The Problem of Measurement

Early research on attitudes toward death used a patchwork of straightforward interviews; fantasy measures, such as asking participants to draw an image of death that was then rated for its positive or negative emotional tone; and projective tests, such as ambiguous death-related pictures to which participants would tell a story that could vary in its plot and theme. Among the most interesting of these methods were those that sought to assess perceptual defense by use of the Stroop color–word interference test, which flashed death- and nondeath-related words (such as cancer or basket) in different colors, with the instruction that the participant should quickly name the color; delay in doing so for the death-related words relative to the controls was taken as a measure of unconscious defense against the threatening perception of death, which could then be related to such factors as participants' gender, age, or medical status.

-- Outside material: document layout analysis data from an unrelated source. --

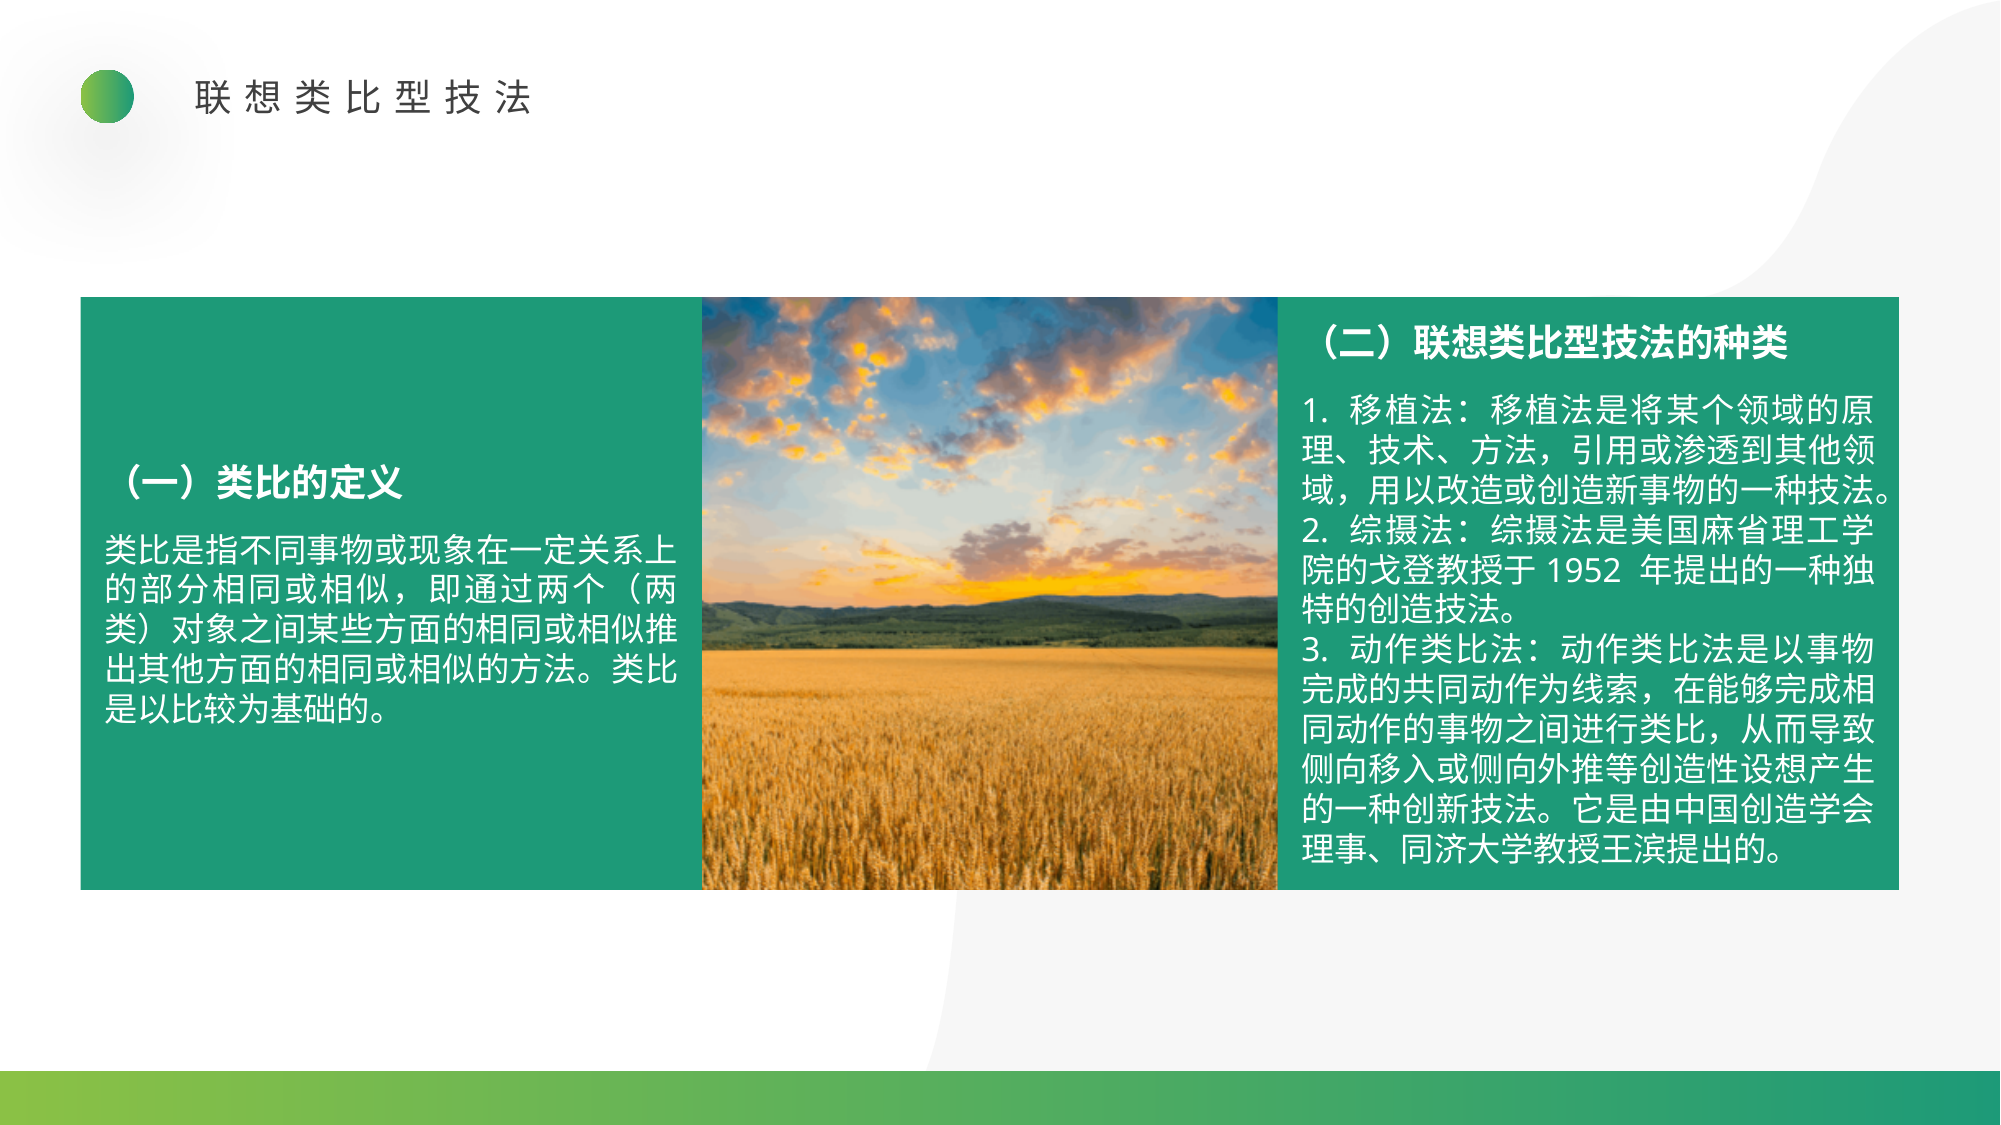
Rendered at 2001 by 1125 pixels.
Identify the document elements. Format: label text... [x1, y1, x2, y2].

text_box 联想类比型技法 [179, 66, 867, 127]
text_box （二）联想类比型技法的种类 1. 移植法：移植法是将某个领域的原理、技术、方法，引用或渗透到其他领域，用以改造或创造新事物的一种技法。 2. 综摄法：综摄法是美国麻省理工学院的戈登教授于1952 年提出的一种独特的创造技法。 3. 动作类比法：动作类比法是以事物完成的共同动作为线索，在能够完成相同动作的事物之间进行类比，从而导致侧向移入或侧向外推等创造性设想产生的一种创新技法。它是由中国创造学会理事、同济大学教授王滨提出的。 [1277, 296, 1900, 891]
text_box （一）类比的定义 类比是指不同事物或现象在一定关系上的部分相同或相似，即通过两个（两类）对象之间某些方面的相同或相似推出其他方面的相同或相似的方法。类比是以比较为基础的。 [80, 296, 703, 891]
picture [673, 297, 1322, 890]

Few of these variables, however, converged to yield coherent findings within or across studies, and few were carefully assessed for their reliability or validity in separate research.

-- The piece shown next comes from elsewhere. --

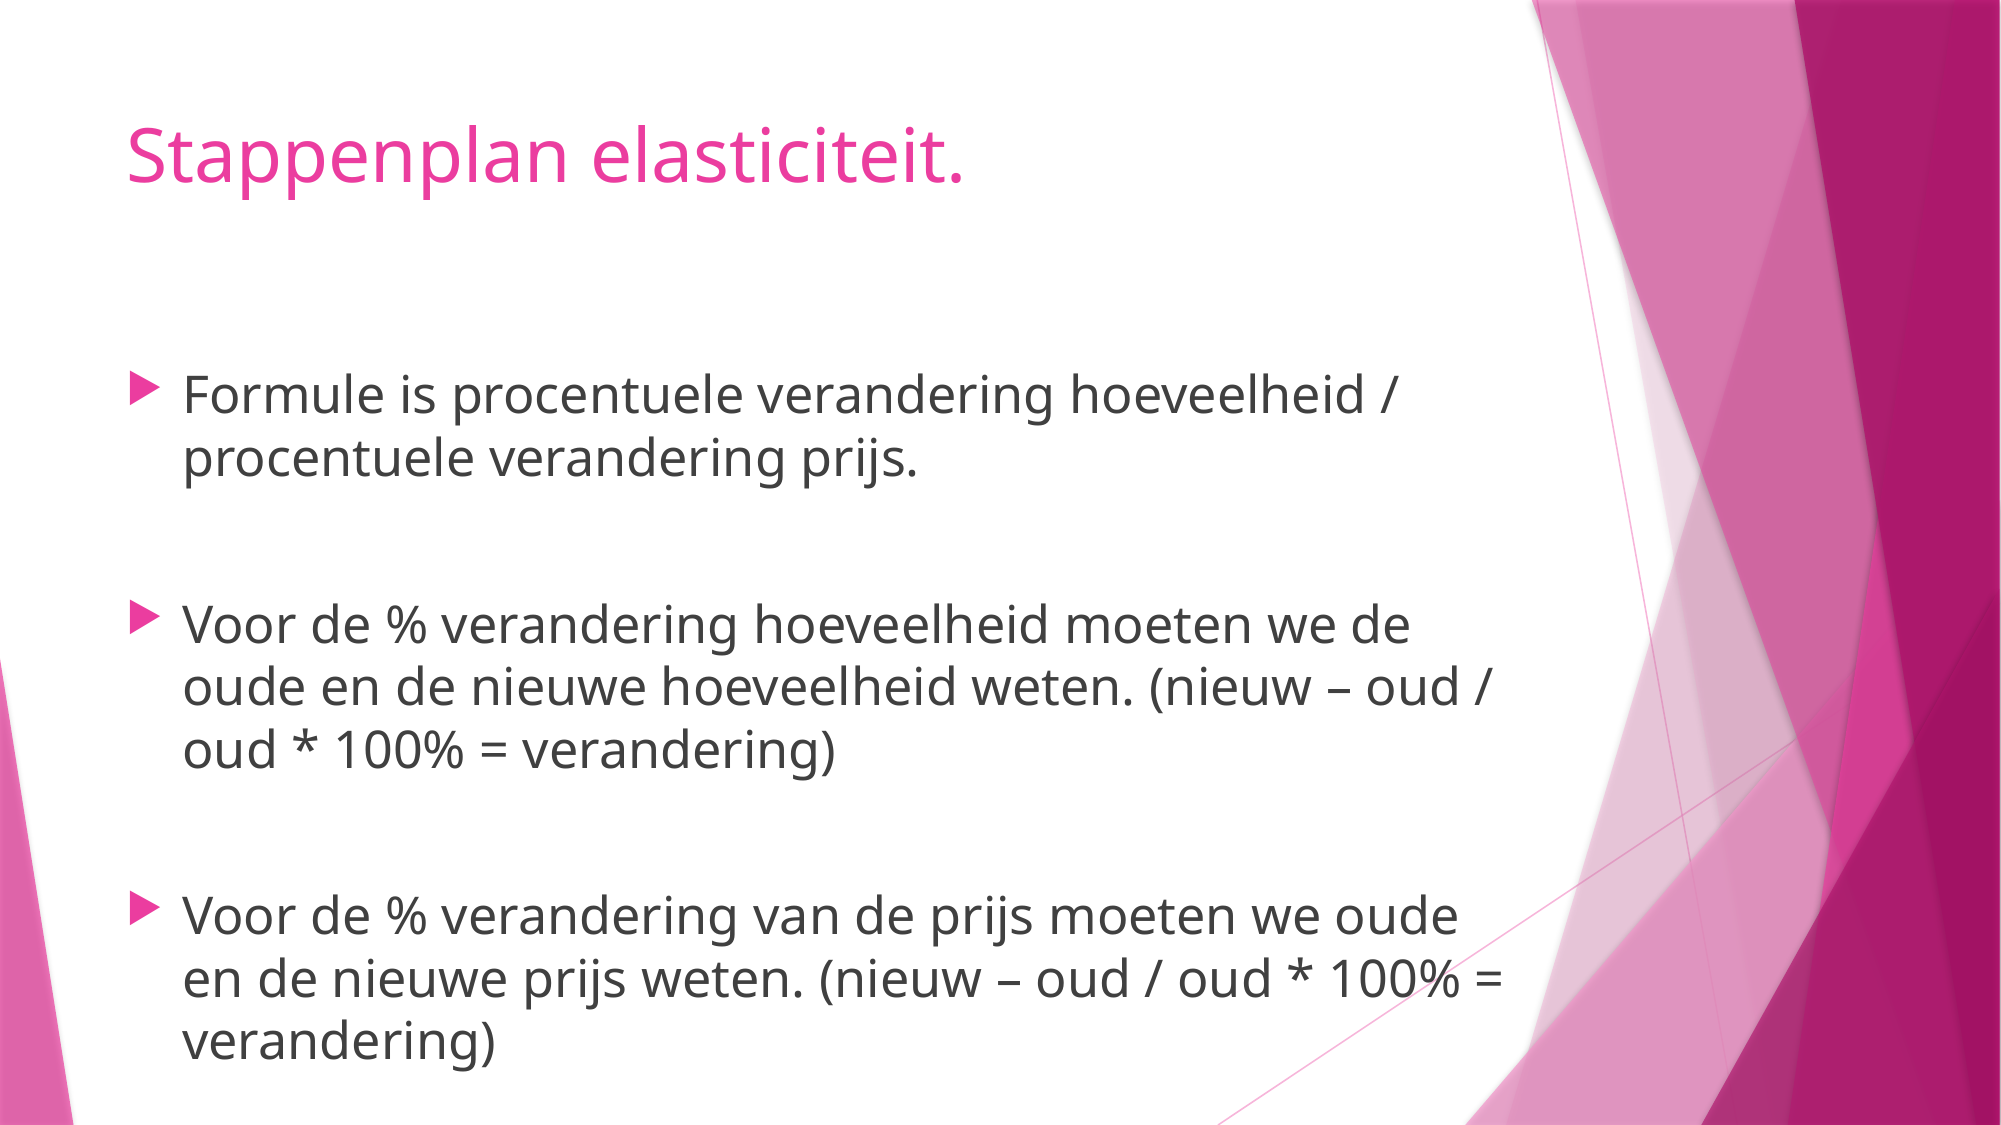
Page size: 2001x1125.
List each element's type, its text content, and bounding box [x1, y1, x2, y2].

title Stappenplan elasticiteit. [111, 99, 1522, 317]
list Formule is procentuele verandering hoeveelheid / procentuele verandering prijs. Voor de % verandering hoeveelheid moeten we de oude en de nieuwe hoeveelheid weten. (nieuw – oud / oud * 100% = verandering) Voor de % verandering van de prijs moeten we oude en de nieuwe prijs weten. (nieuw – oud / oud * 100% = verandering) [111, 354, 1522, 992]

By the mid-1970s research on death attitudes had increased in sophistication: Carefully constructed questionnaires were designed to assess global death anxiety, the threat that personal death posed to one's sense of identity as a living being, and the fears people reported concerning the state of death versus the process of dying as these centered on one's personal mortality versus loss of another. In the years that followed, instrument development continued, yielding reliable multidimensional measures of more subtle aspects of negative death attitudes, such as fears of premature death, concerns about bodily deterioration, anxiety about a protracted and painful dying, fears of nothingness or divine punishment, and worries regarding the impact of one's own death on loved ones. Finally, researchers began to recognize in their formal measures that death attitudes were not limited to a fearful preoccupation with mortality but also could include active behavioral avoidance, neutral acceptance of death as a part of life, and even active embracing of death as a form of surcease from a painful world or positive anticipation of an afterlife of reward. As a result, researchers are currently in a much better position to study how people actively process the reality of death in human life and relate it to other factors of theoretical or practical relevance.